=== EXTRACTED TEXT ===

Some days ago, I had several nice ideas for calculating primes recursively, which I want to share with you in a small series of posts.

I will use some insights of my work https://github.com/Samdney/primescalc and assume you already know they. If not, please read it sidewise to the following posts.

We have given our already known equation

$$ x_{i,j} = 2x_{i}x_{j} + x_{i} + x_{j}\\ = \left(2x_{j} + 1\right)x_{i} + x_{j}\\ = \left(2x_{i} + 1\right)x_{j} + x_{i} $$

with $x_{i}, x_{j} \in \mathbb{N}$. Remember that this equation gives us all $x_{i,j}$ for which $2x_{i,j} + 1$ is an integer divisible number.

=== INFORMATION SHOWN ===
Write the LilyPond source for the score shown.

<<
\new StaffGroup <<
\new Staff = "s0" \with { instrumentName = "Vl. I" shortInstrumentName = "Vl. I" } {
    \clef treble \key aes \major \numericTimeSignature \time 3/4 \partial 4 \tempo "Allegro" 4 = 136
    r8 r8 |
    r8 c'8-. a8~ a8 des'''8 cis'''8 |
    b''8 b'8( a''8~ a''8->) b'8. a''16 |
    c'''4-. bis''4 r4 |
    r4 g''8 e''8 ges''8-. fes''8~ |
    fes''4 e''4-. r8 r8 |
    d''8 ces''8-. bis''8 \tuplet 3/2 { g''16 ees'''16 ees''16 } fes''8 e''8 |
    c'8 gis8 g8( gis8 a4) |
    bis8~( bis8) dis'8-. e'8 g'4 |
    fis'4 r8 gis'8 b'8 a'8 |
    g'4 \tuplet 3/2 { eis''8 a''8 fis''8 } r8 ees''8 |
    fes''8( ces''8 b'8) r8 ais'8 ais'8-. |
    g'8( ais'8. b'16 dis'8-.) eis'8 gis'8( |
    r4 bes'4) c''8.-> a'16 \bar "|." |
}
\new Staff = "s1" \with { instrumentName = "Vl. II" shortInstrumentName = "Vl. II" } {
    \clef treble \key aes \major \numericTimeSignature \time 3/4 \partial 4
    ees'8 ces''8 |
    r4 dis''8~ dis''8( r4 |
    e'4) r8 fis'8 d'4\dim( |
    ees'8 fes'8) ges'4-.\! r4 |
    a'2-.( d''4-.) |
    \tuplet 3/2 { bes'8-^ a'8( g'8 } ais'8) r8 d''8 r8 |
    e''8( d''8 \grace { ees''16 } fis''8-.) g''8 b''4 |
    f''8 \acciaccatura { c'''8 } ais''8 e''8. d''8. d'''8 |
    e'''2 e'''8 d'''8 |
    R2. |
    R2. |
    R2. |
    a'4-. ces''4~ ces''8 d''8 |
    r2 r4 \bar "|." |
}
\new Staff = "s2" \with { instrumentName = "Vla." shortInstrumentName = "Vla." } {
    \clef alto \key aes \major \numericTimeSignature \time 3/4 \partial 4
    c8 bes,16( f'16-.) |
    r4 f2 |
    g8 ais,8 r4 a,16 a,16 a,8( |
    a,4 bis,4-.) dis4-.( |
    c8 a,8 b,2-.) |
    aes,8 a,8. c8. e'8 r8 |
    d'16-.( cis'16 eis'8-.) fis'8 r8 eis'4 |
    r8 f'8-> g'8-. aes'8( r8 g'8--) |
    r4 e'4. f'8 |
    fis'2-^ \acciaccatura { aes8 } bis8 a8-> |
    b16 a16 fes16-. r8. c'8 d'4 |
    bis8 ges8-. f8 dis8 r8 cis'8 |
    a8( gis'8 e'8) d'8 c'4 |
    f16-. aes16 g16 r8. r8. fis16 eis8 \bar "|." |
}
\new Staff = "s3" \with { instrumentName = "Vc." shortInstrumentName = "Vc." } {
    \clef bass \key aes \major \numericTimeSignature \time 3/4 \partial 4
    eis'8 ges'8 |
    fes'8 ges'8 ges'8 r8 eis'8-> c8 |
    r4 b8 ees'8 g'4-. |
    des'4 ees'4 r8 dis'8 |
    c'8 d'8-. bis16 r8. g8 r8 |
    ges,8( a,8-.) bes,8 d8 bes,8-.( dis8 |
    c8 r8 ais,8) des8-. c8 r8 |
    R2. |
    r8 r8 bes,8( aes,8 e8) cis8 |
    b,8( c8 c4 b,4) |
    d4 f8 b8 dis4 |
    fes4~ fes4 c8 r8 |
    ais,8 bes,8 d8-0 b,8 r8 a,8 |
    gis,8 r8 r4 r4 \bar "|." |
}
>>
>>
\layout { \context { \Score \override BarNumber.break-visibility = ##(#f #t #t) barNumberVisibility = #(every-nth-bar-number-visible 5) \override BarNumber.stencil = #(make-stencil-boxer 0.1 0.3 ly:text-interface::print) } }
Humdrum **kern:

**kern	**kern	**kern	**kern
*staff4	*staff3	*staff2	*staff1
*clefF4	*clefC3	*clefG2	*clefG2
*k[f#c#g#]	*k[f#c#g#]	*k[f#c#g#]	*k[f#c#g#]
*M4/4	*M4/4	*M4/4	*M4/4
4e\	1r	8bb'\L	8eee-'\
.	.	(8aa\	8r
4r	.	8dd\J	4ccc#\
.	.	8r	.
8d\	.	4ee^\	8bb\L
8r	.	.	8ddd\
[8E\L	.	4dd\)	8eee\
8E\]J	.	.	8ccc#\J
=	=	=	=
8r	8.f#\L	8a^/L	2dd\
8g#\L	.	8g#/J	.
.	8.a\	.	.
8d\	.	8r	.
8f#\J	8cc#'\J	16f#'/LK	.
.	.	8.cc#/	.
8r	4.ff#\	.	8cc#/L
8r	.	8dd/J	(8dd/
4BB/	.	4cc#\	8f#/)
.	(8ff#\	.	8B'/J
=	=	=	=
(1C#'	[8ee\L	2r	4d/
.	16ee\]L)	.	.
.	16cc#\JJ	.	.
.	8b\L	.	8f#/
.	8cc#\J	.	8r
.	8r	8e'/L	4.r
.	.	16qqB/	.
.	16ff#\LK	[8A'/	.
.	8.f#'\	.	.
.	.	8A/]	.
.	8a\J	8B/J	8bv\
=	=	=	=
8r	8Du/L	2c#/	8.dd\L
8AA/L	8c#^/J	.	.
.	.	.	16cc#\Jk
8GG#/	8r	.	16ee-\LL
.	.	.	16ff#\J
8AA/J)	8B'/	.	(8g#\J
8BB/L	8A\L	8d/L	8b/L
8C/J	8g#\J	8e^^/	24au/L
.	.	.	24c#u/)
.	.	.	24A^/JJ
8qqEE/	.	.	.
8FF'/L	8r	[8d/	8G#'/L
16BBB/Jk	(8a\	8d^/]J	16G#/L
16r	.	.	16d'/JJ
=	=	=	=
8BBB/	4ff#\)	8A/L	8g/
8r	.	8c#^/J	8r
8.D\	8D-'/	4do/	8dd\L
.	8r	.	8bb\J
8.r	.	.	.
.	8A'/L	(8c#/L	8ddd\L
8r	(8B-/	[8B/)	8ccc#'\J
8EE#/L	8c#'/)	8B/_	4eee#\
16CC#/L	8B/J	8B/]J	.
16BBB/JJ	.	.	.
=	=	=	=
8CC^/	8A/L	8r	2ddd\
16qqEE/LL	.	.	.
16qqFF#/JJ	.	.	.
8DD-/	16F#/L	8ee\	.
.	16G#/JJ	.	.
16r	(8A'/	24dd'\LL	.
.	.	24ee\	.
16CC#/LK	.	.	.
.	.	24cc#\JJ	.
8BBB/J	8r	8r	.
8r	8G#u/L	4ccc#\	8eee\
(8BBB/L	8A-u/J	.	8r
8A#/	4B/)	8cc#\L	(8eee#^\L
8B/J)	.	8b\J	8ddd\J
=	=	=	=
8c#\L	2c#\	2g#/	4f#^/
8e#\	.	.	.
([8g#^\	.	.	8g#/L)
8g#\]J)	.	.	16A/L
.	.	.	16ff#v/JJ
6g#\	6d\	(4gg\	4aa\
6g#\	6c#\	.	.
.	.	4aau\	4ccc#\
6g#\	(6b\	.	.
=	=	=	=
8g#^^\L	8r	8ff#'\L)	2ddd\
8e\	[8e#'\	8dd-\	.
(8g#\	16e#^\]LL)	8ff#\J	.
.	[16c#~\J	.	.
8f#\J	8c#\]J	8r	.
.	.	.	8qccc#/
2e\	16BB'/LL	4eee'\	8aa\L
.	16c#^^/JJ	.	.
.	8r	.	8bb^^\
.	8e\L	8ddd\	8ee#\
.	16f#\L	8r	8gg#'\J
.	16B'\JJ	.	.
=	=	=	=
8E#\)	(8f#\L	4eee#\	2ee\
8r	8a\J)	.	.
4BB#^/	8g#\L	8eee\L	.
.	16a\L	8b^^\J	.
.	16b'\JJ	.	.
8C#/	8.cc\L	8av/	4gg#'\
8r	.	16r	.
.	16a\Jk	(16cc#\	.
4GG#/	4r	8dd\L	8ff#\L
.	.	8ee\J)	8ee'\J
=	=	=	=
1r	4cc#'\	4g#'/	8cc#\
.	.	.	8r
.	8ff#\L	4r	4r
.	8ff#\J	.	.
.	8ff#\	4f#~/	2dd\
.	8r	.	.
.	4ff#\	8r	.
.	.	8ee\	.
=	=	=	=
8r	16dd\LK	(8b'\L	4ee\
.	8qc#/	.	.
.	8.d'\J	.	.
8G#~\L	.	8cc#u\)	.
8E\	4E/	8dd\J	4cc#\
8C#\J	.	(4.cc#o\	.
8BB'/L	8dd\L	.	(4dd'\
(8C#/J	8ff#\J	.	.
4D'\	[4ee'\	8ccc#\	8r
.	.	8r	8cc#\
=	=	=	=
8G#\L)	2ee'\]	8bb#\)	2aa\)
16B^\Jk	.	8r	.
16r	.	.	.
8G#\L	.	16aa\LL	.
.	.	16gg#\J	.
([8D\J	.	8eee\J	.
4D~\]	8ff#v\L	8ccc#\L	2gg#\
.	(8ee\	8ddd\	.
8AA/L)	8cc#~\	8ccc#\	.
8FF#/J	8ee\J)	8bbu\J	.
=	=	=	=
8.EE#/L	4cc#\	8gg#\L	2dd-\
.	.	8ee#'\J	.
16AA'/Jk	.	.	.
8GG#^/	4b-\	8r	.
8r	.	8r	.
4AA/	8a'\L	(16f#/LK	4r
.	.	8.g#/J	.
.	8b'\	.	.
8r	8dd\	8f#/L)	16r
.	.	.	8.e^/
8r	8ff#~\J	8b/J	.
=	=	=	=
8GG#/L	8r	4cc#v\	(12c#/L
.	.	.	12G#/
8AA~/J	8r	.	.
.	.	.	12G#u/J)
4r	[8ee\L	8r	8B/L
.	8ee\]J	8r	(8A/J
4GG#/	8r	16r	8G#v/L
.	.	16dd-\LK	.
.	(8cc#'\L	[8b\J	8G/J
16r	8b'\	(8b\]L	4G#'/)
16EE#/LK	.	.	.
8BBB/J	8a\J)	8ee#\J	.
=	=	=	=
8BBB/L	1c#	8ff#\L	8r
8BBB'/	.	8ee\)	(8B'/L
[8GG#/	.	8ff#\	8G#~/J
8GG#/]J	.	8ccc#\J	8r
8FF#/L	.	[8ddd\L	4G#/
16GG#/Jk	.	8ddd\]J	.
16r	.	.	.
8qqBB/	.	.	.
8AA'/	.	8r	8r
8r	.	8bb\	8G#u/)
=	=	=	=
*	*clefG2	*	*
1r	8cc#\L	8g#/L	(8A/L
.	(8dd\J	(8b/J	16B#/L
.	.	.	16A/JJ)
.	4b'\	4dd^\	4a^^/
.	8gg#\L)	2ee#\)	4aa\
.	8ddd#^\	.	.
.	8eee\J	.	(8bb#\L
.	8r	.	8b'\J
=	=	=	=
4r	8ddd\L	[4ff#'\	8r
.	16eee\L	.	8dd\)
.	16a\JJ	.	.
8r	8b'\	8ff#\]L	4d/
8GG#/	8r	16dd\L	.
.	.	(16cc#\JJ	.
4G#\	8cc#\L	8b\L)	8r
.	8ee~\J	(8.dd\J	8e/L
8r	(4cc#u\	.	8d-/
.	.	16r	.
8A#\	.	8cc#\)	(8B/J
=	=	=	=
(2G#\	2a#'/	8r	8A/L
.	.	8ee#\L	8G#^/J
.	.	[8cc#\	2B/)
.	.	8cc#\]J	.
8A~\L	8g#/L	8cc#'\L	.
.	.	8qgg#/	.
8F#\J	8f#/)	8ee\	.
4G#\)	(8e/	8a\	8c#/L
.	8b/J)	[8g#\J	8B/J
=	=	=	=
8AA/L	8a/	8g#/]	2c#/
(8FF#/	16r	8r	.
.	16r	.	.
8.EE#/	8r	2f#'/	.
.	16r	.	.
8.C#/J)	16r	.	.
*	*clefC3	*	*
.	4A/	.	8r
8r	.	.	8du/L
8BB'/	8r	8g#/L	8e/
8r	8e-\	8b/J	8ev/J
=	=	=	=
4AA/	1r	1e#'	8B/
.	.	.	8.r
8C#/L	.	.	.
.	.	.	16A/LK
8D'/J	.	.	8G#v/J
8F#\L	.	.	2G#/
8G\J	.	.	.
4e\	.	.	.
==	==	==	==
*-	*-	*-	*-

=== EXERCISE REQUIREMENTS ===
(1) Tally the lines in the listing that contain the string "with". Give the number alone.
(2) Extend the post above about calculating primes recursively, beginning right after its final sentence.

=== EXPECTED RESULTS ===
(1) 4

(2)
So let`s look, for example on the numbers of $x_{i} = 1$, which are

$$x_{1,j} = 4, 7, 10, 13, 16, 19, 22, 25, 28, \dots$$

Now we will choose a simple way of representation of this numbers. Be given the general form of a number in decimal representation:

$$ \sum_{k = 0}^{n} 10^{k} $$

with $n+1$, $n \in \mathbb{N}$, digits. Now assume, in our example, the number 4 is represented by the number 1, at the $4+1$ digit, the number 7 by the number 1, at the $7+1$ digit and so on. So we can write (read from right to left) as represenation for $x_{1,j}$:

$$ \sum_{x_{j}} 10^{\left(2x_{i} + 1\right)x_{j} + x_{i}} = \sum_{x_{j}} 10^{3x_{j} + 1} $$

and

$$ \dots 10010010010010010010010010000 $$

In this way, we can write every of our times tables which are given by $x_{i,j} = \left(2x_{i} + 1\right)x_{j} + x_{i}$.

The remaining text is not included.